[Opening Entries shown section]

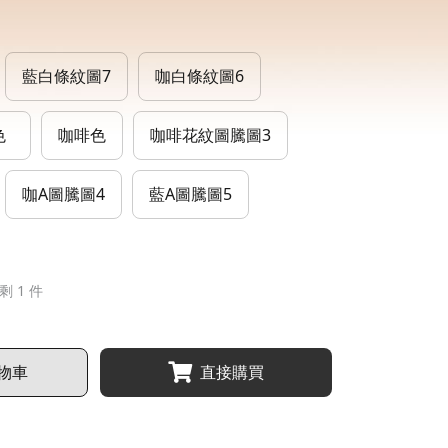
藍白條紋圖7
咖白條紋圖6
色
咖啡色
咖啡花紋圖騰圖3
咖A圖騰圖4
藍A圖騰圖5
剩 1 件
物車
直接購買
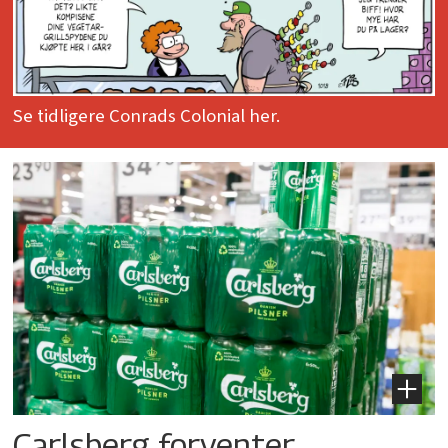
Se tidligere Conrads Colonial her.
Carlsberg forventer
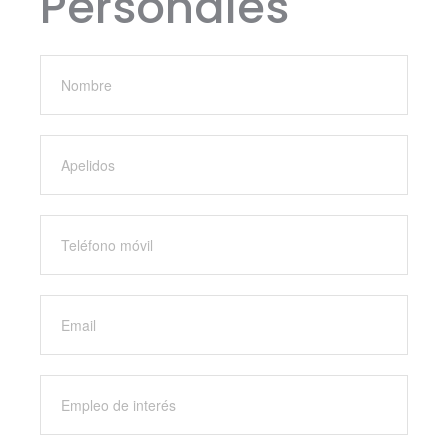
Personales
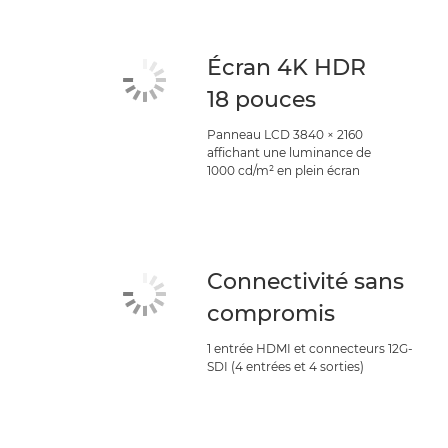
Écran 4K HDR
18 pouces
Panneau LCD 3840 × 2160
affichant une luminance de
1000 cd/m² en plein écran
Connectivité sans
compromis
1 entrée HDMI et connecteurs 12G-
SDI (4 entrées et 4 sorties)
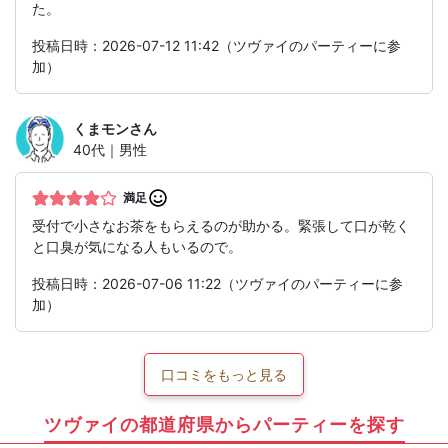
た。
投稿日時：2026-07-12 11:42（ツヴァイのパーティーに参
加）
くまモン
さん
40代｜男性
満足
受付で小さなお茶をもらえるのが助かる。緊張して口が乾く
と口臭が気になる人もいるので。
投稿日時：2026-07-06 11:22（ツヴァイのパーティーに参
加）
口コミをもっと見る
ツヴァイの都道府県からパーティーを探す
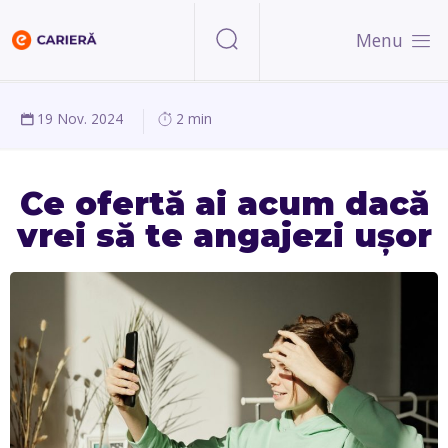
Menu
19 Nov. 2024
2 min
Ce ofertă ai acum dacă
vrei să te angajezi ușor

[Closing Entries shown section]
[Opening Entries shown section]

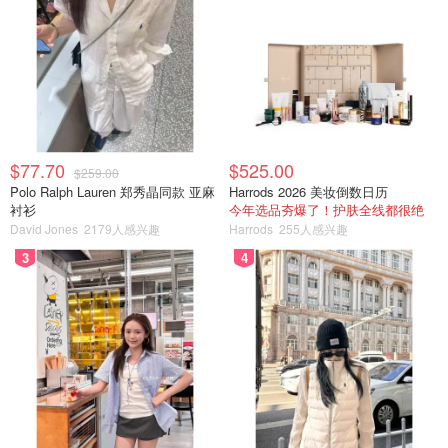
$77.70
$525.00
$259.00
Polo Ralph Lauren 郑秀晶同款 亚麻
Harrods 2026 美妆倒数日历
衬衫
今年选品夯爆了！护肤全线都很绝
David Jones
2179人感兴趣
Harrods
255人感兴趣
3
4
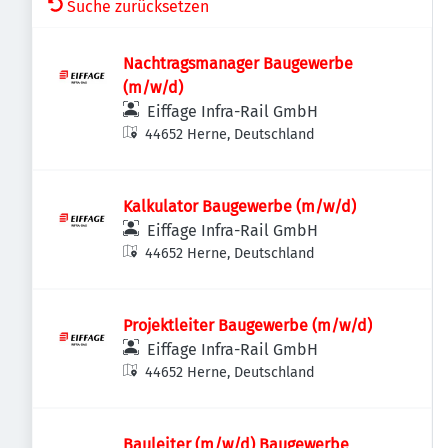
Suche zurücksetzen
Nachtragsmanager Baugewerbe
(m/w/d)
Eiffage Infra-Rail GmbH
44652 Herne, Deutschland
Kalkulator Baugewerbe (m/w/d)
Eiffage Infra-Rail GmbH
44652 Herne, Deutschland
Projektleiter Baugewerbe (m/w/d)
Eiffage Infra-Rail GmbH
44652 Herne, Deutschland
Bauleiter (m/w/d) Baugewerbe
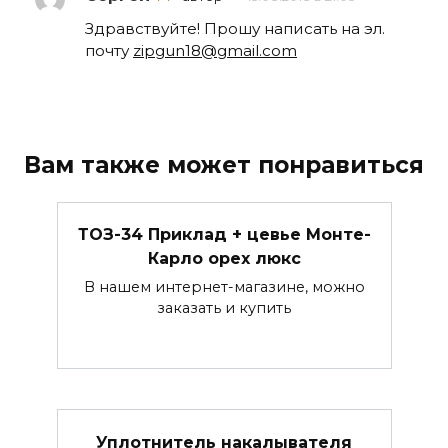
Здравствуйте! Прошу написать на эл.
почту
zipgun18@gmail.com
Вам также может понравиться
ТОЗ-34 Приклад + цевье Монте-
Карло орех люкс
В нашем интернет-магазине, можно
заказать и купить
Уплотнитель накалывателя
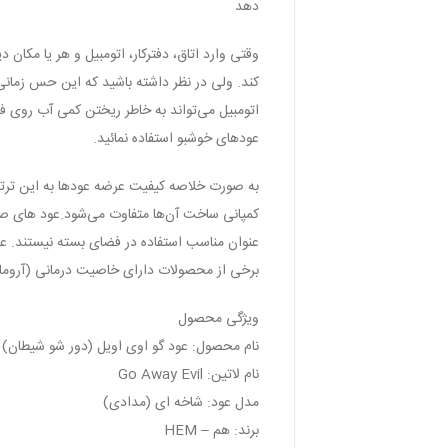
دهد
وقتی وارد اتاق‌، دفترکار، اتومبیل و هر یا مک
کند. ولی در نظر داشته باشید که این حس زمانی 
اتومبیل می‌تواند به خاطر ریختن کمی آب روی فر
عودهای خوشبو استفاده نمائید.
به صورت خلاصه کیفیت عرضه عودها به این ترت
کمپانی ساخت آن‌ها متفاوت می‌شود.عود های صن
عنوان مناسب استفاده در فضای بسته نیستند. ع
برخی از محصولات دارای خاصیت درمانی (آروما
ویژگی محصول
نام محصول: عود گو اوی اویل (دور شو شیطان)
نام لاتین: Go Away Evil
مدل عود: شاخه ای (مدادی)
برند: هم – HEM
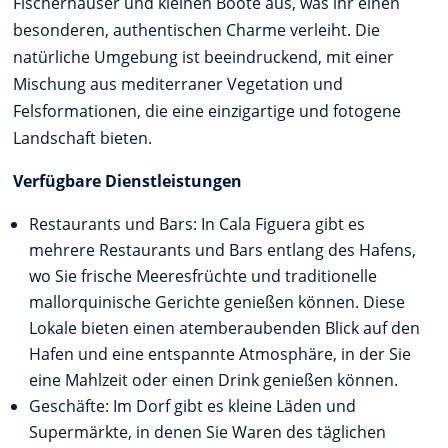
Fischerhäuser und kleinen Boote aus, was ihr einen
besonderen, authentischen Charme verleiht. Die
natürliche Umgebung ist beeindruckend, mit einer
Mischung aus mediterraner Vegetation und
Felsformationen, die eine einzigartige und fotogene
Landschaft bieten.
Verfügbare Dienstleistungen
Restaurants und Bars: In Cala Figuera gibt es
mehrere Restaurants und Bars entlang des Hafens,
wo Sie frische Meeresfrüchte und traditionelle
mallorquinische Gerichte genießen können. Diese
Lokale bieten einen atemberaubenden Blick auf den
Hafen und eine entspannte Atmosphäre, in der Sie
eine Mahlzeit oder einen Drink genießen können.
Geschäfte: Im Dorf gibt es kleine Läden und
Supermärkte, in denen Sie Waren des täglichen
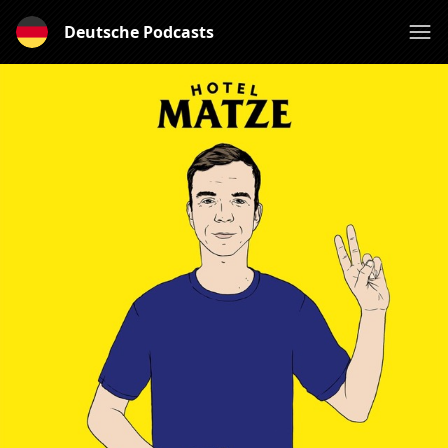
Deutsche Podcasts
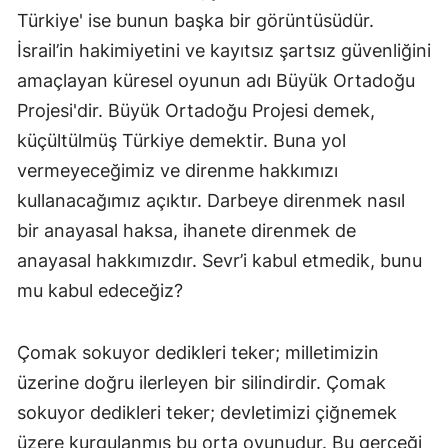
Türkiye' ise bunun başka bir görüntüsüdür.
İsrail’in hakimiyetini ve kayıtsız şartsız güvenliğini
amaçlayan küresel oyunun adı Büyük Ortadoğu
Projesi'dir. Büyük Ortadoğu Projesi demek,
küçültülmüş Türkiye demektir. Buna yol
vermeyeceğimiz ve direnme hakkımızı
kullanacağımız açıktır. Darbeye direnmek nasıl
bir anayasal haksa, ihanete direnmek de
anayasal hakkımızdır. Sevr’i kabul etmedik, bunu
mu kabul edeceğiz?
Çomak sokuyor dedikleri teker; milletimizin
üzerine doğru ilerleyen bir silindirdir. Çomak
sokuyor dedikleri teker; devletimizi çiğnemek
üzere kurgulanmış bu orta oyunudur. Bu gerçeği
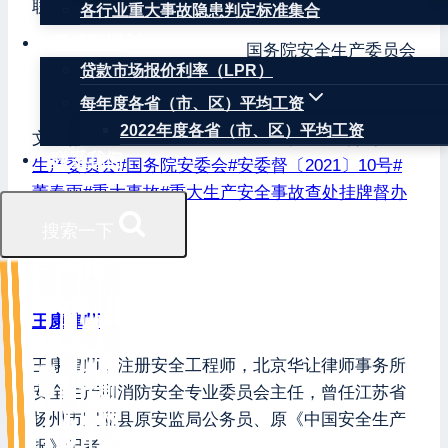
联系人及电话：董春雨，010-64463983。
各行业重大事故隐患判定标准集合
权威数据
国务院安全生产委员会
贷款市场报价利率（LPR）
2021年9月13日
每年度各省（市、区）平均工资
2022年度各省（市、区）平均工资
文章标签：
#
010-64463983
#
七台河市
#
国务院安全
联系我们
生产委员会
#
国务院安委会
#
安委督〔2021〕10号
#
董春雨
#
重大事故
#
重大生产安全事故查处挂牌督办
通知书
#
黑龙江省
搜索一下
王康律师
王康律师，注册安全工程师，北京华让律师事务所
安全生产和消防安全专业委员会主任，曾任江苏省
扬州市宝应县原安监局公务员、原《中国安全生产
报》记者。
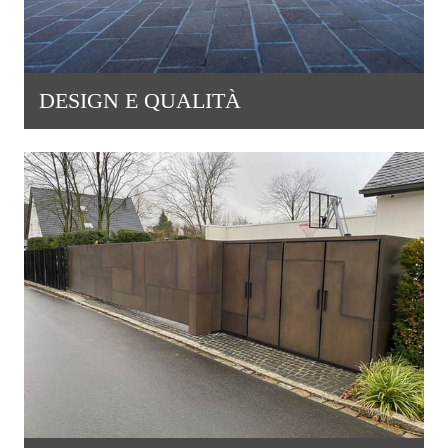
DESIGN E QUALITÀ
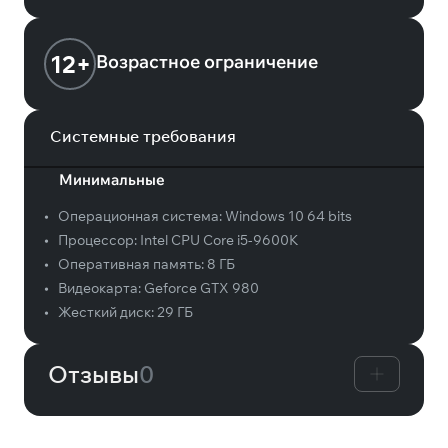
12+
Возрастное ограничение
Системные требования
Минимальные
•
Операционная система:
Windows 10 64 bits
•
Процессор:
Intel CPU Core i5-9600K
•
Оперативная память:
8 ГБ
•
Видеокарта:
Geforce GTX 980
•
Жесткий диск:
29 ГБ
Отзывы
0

[Closing Entries shown section]
[Opening Entries shown section]

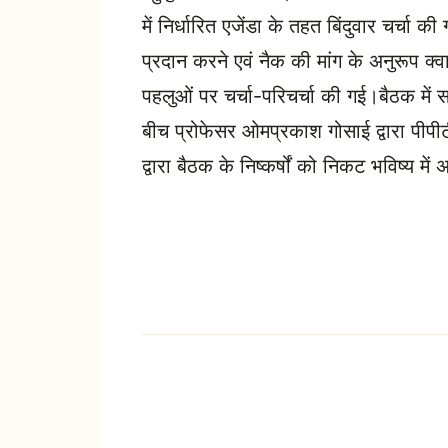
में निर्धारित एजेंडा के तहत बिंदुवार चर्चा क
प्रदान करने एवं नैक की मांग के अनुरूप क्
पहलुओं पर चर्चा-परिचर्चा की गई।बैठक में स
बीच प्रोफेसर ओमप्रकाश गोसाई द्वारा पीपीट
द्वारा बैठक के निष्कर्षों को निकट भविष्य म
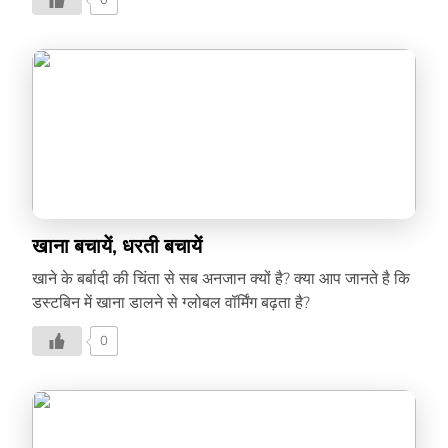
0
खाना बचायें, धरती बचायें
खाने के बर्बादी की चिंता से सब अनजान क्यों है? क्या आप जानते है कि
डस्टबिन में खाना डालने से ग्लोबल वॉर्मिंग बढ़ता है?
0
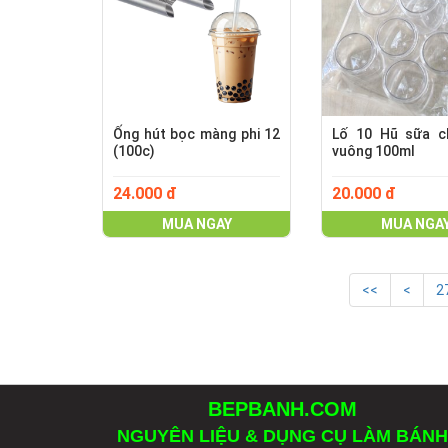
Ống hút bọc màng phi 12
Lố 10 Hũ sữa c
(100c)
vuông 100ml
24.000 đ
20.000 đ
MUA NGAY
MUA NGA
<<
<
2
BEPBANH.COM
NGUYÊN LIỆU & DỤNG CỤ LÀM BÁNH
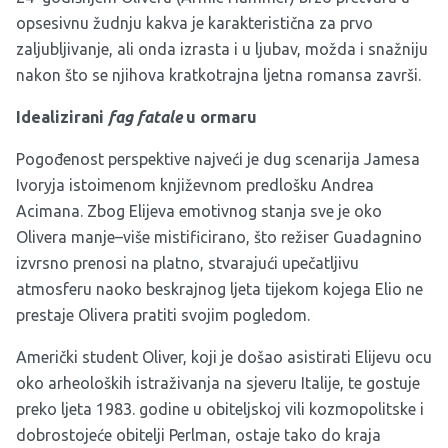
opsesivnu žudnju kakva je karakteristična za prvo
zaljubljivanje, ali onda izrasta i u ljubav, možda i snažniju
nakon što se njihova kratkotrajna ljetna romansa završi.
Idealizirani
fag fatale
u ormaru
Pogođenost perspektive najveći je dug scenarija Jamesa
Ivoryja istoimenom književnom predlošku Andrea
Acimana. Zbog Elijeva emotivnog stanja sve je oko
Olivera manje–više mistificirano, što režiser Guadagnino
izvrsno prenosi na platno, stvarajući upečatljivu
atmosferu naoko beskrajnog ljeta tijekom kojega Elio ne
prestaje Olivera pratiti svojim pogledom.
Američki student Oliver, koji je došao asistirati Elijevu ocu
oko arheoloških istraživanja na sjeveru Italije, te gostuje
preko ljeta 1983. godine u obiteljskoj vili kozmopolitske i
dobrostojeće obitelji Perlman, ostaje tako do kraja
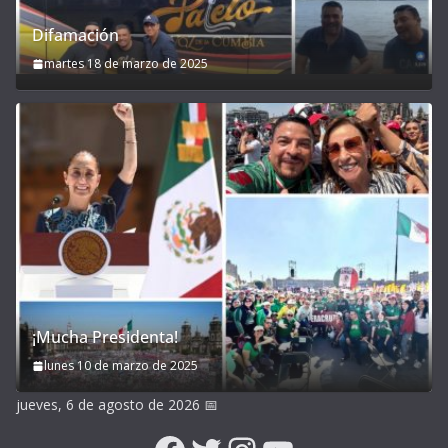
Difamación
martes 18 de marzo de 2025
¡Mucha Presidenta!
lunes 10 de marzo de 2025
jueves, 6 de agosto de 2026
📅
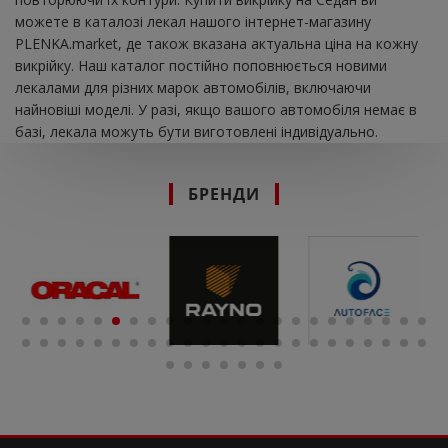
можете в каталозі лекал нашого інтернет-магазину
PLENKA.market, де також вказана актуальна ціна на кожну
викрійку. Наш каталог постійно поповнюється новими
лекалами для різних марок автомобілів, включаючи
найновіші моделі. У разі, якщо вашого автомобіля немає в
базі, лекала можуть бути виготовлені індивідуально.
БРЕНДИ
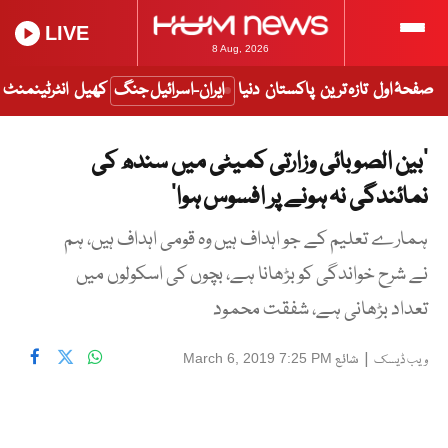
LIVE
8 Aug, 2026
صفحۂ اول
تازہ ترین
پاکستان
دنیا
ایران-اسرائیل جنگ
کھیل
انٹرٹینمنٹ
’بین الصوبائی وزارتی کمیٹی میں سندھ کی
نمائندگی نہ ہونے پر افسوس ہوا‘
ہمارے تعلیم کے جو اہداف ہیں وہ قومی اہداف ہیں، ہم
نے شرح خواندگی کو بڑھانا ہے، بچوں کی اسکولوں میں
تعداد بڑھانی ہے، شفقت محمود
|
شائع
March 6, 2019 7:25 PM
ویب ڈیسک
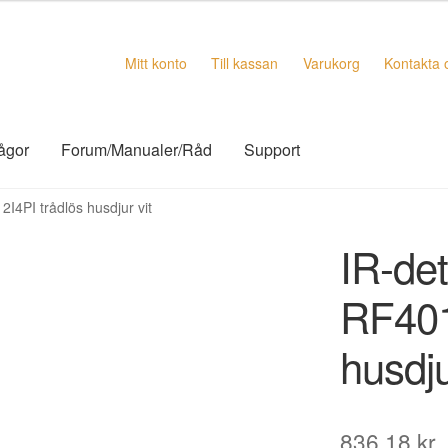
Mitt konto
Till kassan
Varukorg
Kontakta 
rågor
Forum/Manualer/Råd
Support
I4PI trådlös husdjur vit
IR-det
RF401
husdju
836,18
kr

[Closing Entries shown section]

Problem details — Count the lines in the items above that contain the word "einen". Reply with the number only.

Exercise output — 3